The experimental series was designed to limit mixing of the target’s plastic shell with the DT fuel as it is compressed. It was hypothesized that this mixing was the source of degraded fusion yields observed in previous experiments. To suppress the instability that causes mixing, researchers modified the laser pulse used to compress the fuel. The higher yields that were obtained affirmed the hypothesis. The experimental results have matched computer simulations much better than previous experiments, providing an important benchmark for the models used to predict the behavior of matter under conditions similar to those generated during a nuclear explosion, a primary goal for NIF.
Contacts: Thomas Dittrich (925) 422-4706 (firstname.lastname@example.org), Omar Hurricane (925) 424-2701 (email@example.com), or Hye-Sook Park (925) 422-7062 (firstname.lastname@example.org).
For the first time, an international team of astrophysicists, including Lawrence Livermore scientists, have unraveled how stars blow up in supernova explosions.
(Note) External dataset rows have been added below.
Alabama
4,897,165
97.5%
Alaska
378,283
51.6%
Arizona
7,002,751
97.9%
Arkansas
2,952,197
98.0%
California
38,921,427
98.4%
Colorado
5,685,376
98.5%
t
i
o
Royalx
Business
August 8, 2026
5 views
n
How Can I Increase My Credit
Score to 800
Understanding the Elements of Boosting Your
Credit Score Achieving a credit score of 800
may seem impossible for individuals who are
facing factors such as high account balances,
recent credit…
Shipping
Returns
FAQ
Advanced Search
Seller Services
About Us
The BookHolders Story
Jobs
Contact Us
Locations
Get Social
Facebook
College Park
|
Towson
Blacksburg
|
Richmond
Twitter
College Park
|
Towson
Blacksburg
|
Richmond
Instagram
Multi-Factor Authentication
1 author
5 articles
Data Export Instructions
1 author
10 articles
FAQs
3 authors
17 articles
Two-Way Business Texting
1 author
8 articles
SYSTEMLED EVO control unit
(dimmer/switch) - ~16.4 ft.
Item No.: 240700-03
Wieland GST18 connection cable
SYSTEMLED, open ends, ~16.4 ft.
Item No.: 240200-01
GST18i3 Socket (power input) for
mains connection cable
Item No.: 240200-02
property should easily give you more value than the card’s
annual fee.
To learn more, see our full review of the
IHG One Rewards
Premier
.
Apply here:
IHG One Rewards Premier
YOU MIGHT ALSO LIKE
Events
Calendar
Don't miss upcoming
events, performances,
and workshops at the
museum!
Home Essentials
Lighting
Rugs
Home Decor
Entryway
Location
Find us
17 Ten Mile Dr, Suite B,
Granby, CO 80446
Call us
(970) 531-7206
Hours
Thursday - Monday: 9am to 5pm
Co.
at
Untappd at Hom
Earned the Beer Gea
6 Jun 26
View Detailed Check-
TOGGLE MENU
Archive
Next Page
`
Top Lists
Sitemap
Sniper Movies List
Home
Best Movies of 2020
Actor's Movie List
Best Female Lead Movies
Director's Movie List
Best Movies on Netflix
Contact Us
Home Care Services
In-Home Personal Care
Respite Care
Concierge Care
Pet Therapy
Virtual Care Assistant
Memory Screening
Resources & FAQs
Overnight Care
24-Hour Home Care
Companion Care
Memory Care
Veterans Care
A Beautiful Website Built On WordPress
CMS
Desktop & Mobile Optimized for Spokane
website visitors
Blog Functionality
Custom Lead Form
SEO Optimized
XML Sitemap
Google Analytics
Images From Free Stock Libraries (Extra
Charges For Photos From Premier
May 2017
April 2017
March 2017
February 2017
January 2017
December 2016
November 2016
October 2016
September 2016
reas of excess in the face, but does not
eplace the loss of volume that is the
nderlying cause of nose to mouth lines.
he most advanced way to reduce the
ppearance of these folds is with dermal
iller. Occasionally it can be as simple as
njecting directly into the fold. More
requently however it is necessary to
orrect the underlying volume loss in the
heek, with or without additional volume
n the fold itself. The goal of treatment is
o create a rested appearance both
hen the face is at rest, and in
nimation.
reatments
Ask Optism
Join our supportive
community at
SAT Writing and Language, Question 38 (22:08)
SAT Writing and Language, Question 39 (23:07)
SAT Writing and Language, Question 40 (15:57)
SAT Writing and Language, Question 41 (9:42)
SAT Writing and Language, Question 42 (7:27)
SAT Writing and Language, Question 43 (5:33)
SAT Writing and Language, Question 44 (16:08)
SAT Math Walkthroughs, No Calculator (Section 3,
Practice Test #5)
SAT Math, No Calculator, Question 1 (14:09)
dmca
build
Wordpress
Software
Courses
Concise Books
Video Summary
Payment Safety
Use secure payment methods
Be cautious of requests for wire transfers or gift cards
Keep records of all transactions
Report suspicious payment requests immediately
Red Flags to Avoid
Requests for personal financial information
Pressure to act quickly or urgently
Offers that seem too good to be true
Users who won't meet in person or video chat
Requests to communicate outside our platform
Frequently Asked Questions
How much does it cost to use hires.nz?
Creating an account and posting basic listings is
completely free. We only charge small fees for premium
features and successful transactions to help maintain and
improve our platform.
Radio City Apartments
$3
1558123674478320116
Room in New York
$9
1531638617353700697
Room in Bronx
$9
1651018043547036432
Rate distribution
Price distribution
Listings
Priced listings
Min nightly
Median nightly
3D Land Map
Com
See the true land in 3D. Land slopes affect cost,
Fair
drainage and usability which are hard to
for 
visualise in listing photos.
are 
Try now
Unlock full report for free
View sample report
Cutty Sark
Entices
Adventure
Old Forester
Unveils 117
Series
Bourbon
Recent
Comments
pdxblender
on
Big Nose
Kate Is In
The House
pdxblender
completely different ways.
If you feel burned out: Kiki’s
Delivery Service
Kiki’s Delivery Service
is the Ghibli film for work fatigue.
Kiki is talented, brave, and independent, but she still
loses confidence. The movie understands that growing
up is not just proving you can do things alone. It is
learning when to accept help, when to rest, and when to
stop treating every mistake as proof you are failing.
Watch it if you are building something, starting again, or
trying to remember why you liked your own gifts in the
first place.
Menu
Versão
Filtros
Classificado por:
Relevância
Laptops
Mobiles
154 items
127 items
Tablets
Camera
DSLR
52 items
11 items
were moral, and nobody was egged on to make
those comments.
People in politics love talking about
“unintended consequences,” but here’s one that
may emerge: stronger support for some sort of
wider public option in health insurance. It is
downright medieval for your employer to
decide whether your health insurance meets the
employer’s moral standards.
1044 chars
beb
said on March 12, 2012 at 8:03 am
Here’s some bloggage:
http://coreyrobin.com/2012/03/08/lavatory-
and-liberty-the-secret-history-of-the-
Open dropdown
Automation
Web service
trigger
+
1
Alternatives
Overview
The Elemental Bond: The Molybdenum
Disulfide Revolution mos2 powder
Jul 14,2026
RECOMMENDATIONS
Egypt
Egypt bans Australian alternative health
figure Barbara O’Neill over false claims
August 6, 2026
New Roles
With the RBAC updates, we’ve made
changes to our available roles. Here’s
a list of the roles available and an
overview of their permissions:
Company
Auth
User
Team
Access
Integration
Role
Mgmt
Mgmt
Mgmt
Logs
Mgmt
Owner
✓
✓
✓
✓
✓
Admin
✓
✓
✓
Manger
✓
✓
Using NASA’s Nuclear Spectroscopic Telescope Array (NuSTAR)—a high-energy x-ray observatory—the international collaboration created the first-ever map of radioactive material in a supernova remnant, named Cassiopeia A, or Cas A. (See image below of Cas A captured by NuSTAR.) “One of NuSTAR’s science goals is to map recently synthesized material in young supernova remnants, and Cas A is one of the youngest supernova remnants we know of,” says Mike Pivovaroff, a Livermore physicist and coauthor of a paper published in the February 20, 2014, issue of Nature.
While small stars such as our Sun die less violent deaths, stars with more than eight times the mass of our Sun blow up in core-collapse supernova explosions and create remnants such as Cas A. Because these explosions transform lighter elements into elements heavier than iron, the debris clouds are uniquely responsible for seeding the universe with many heavy elements that are prerequisites for the formation of life on Earth. NuSTAR is the first telescope capable of producing maps of radioactive material in supernova remnants. In the Cas A study, the material is titanium-44, an atom with an unstable nucleus produced at the heart of the exploding star. “Cas A was a mystery for so long, but now with the map of radioactive material, we’re getting a more complete picture of the core of the explosion,” says Bill Craig, a former Lawrence Livermore scientist now at the University of California at Berkeley and coauthor of the paper.
The NuSTAR map of Cas A, which shows the titanium concentrated in clumps at the remnant’s center, points to a possible solution to the mystery of how the star met its demise. When researchers have performed computer simulations of supernova blasts, the main shock wave stalls out, and the star fails to shatter. “These latest findings strongly suggest the exploding star literally sloshed around, reenergizing the stalled shock wave and allowing the star to blast off its outer layers,” says Pivovaroff, who is part of the optics team along with Livermore’s Julia Vogel and Todd Decker. The optics principles and the fabrication approach for the x-ray optics in NuSTAR are based on those developed for Livermore’s High Energy Focusing Telescope. (See S&TR, March 2006, Floating into Thin Air.)